→ **Information provided**
..............................
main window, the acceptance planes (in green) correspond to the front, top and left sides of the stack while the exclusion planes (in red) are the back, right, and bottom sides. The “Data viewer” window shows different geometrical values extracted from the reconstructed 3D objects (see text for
..............................
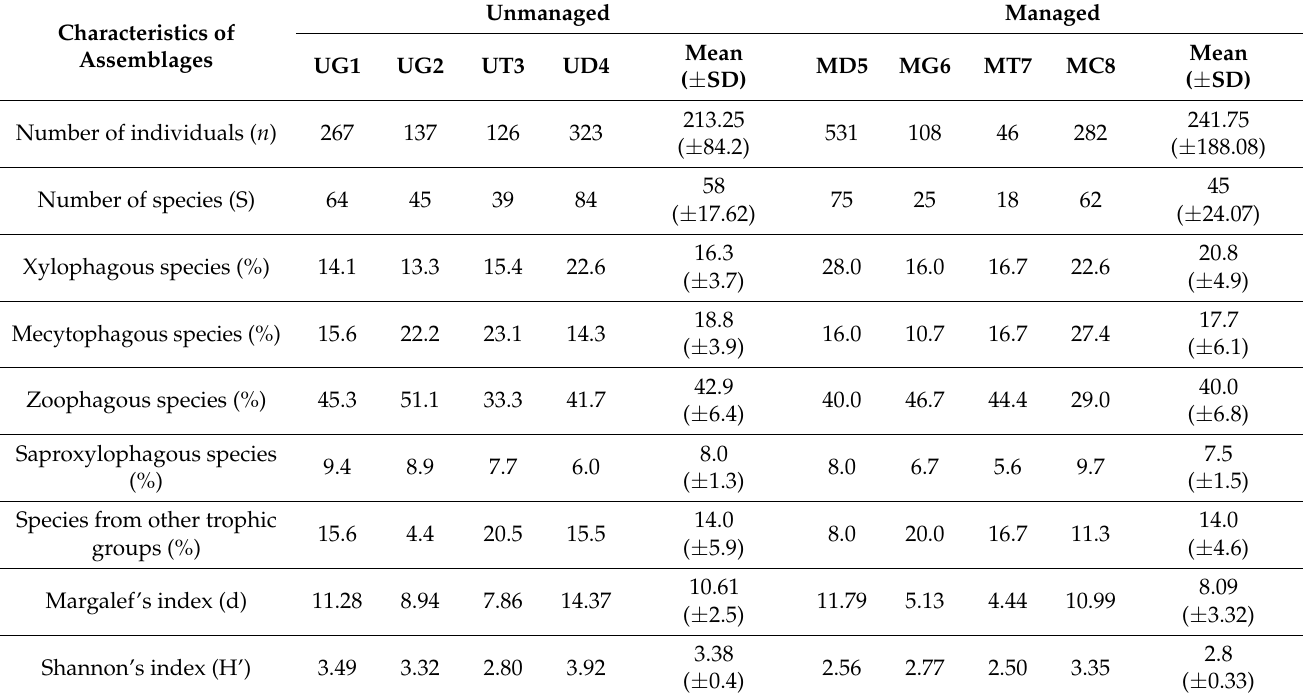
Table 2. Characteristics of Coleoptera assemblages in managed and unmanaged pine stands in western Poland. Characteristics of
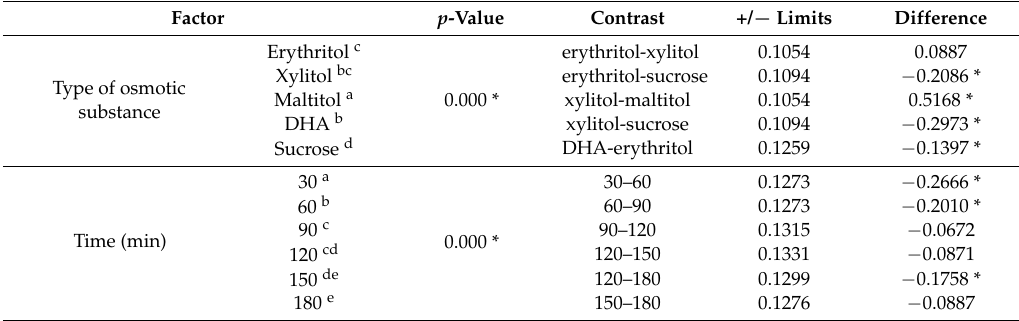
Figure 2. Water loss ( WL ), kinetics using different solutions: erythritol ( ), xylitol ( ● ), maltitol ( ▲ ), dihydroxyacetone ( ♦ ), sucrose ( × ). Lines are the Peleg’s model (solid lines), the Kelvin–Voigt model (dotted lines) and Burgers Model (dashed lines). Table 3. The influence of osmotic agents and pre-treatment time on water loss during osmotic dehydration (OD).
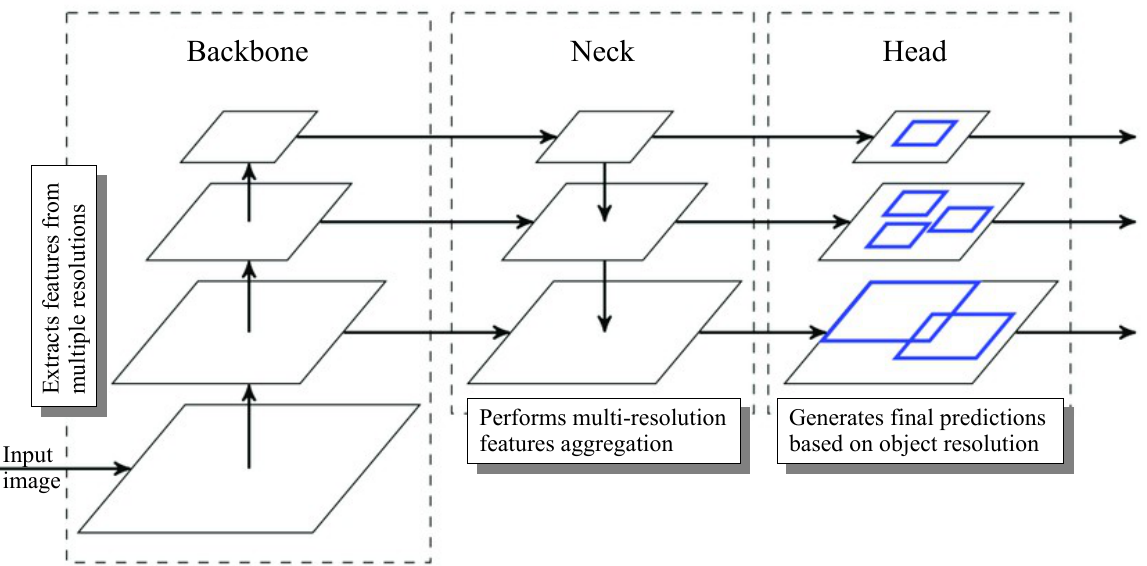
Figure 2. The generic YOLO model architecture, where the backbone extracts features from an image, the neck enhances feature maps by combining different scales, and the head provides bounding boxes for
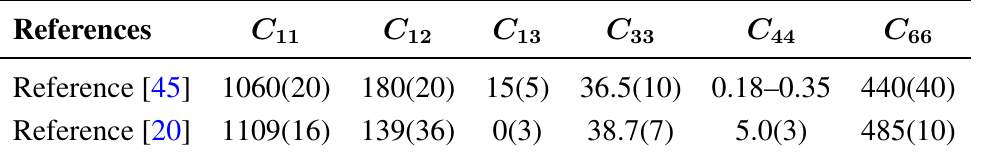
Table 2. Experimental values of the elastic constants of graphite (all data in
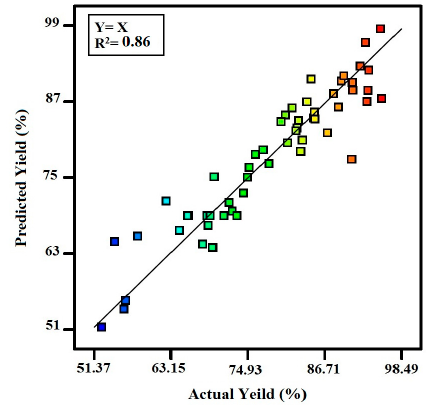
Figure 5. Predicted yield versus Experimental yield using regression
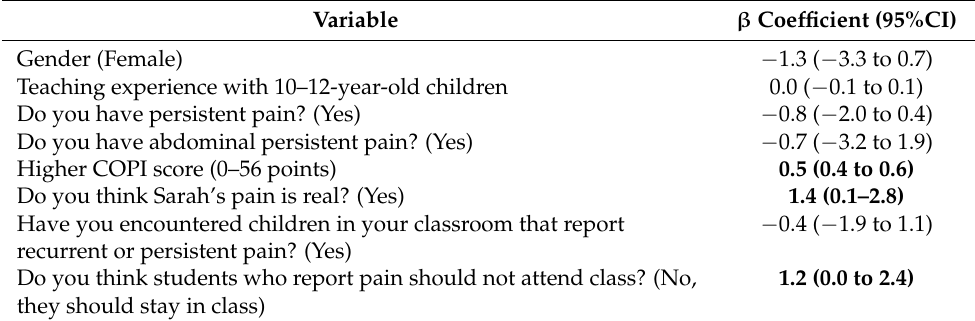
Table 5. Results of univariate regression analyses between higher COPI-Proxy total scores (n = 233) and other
..............................
→ **Task goal**
All lines that hold the word "Experimental" should be copied from the data.

→ **Solved exercise**
Table 2. Experimental values of the elastic constants of graphite (all data in
Figure 5. Predicted yield versus Experimental yield using regression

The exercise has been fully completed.